An analysis about judging whether a car from auctions has issues by fitting multiple machine learning models based on R.
The purpose of this project is to learning the philosophy between cars tradings. It is a practise of employing machine learning methods.
The original data is collected from kaggle Don't get kicked!, which is the same as csv files in orinigal_data folder. The original kaggle test has already closed the evaluation access, thus there is no specific rank for this project.
Entity:
- Environment: R (R Markdown), Tableau
- Data resource: kaggle Don't get kicked!
- Models: classification tree model, Random Forest, XGBoost, support vector machine, neutral network
- Libraries: caret, randomForest, xgboost, nnet, pROC, etc.
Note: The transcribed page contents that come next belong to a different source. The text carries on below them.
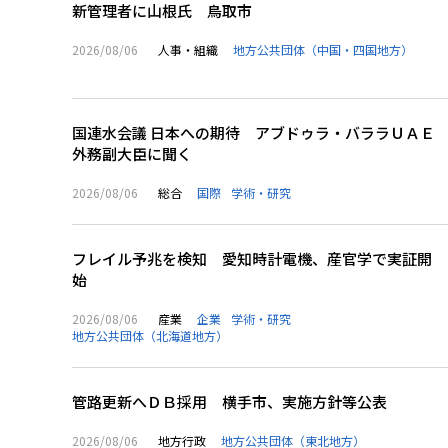
新管理者に山根氏 鳥取市
2026/08/06
人事・組織
地方公共団体（中国・四国地方）
国連水会議 日本への期待 アブドゥラ・バララＵＡＥ
外務副大臣に聞く
2026/08/06
総合
国際
学術・研究
フレイル予兆を検知 愛知時計電機、産官学で実証開
始
2026/08/06
産業
企業
学術・研究
地方公共団体（北海道地方）
管路更新へＤＢ採用 横手市、実施方針等公表
2026/08/06
地方行政
地方公共団体（東北地方）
- Other: PCA knowledge is also needed.
- Import all
.rmd
files and install libraries as needed.
The files is currently set to knit to word document.
In this project, data is first cleaned with preprocessing and feature selection methods, and second analyzed with multiple machine learning models, and then evaluated considering roc when applying different models.
-
Tree model
Five variables are chosen for classification tree model according to gini index. After and additional cross-validation check, further improvement is made by changing model complexity to pruning the tree.
In terms of the auc and recall rate, the best current model is nnet, which gives a 59.48% recall rate, this is based on cutoff value where having the J statistic (Sensitivity+Specificity-1) maximal.
This is a group project for a course. My teammate Wendy, Nina, Andi and I worked together to accomplish this work.